(MA Lawyers Weekly) Massachusetts regulators are poised to impose a heightened fiduciary standard of conduct on investment professionals.
Late last year, Secretary of State William F. Galvin signed off on a proposed standard for broker-dealers, agents and investment advisors that would require those professionals to satisfy both the duty of care and the duty of loyalty in dealing with customers and clients. Specifically, covered professionals would be required to provide advice based on what is best for the client and without regard to the interests of the advisor or the firm for which the advisor works.
The new standard would apply to the provision of recommendations, advice and the selection of account types.
Massachusetts is not alone here. Similar fiduciary standards have been adopted elsewhere, including New Jersey and Nevada, and several other states are also considering proposals.
The latest proposal was designed to respond to perceived shortcomings in a Securities and Exchange Commission regulation adopted in June. “Regulation Best Interest” established a best interest standard of conduct for investment professionals making recommendations to a retail customer of any securities transaction involving securities, including recommendations on types of accounts.
“Regulation BI” was promulgated in accordance with authorization under the Dodd-Frank Wall Street Reform and Financial Protection Act for the SEC to establish a strong and uniform standard of conduct for broker-dealers. Covered entities must be in compliance by June 2020.
The local financial services industry has expressed serious opposition to the proposed Massachusetts standard. At a recent hearing on the subject, industry representatives argued that the difficulty of complying, along with the increased costs associated with doing so, would discourage broker-dealers from offering their services in Massachusetts.
The goal behind Galvin’s proposed standard is admirable: to better protect consumers. Local regulators are clearly concerned the new SEC rule isn’t stringent enough and falls short of what Dodd-Frank requires. But while that ultimately may prove to be the case, it seems premature to deem the federal regulation insufficient when it has not yet been fully implemented.
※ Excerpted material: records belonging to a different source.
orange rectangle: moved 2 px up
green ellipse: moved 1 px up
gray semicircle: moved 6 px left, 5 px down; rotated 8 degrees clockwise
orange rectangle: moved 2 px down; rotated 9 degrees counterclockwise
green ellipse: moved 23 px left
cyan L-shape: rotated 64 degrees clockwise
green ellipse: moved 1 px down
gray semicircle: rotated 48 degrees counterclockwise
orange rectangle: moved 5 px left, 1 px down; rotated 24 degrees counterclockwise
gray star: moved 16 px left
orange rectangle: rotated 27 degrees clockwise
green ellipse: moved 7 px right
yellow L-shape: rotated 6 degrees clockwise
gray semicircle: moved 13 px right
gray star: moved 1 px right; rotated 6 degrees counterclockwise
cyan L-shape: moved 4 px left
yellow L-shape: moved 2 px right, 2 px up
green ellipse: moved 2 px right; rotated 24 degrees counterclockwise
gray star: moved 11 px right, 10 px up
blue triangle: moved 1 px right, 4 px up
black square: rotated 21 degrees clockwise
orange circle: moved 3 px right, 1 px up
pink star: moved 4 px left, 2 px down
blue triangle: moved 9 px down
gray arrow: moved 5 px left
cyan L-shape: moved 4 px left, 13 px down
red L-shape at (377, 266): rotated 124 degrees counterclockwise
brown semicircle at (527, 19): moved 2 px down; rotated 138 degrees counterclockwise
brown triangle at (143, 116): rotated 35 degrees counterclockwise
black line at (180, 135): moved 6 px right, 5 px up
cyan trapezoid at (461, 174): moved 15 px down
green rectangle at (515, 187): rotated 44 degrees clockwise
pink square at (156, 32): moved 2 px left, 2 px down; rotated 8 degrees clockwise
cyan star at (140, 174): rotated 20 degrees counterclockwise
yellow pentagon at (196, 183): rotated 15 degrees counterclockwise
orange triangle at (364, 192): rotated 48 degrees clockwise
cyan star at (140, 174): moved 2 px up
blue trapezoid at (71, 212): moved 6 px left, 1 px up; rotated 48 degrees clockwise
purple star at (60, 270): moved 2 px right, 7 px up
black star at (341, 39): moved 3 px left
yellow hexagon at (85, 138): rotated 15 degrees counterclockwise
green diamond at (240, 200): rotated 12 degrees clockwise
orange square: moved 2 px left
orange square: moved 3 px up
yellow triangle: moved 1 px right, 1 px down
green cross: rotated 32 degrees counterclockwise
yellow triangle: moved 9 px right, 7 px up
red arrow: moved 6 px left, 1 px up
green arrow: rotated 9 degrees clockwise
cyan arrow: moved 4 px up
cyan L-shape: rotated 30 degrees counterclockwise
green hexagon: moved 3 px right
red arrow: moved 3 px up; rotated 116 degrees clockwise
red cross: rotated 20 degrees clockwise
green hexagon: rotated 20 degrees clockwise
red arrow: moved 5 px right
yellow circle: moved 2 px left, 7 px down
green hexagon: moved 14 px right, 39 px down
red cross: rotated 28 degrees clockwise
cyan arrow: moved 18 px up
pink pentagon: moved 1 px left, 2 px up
Further, requiring advisors to adhere to different standards at the national and state levels will inevitably lead to confusion and likely compliance failures. And the need to follow multiple regulatory schemes will lead to increased costs, which financial services providers will undoubtedly pass along to consumers.
All of this suggests that the best course for now is to hold off on final implementation of new state-level regulations until the full impact of the new SEC rule can be assessed.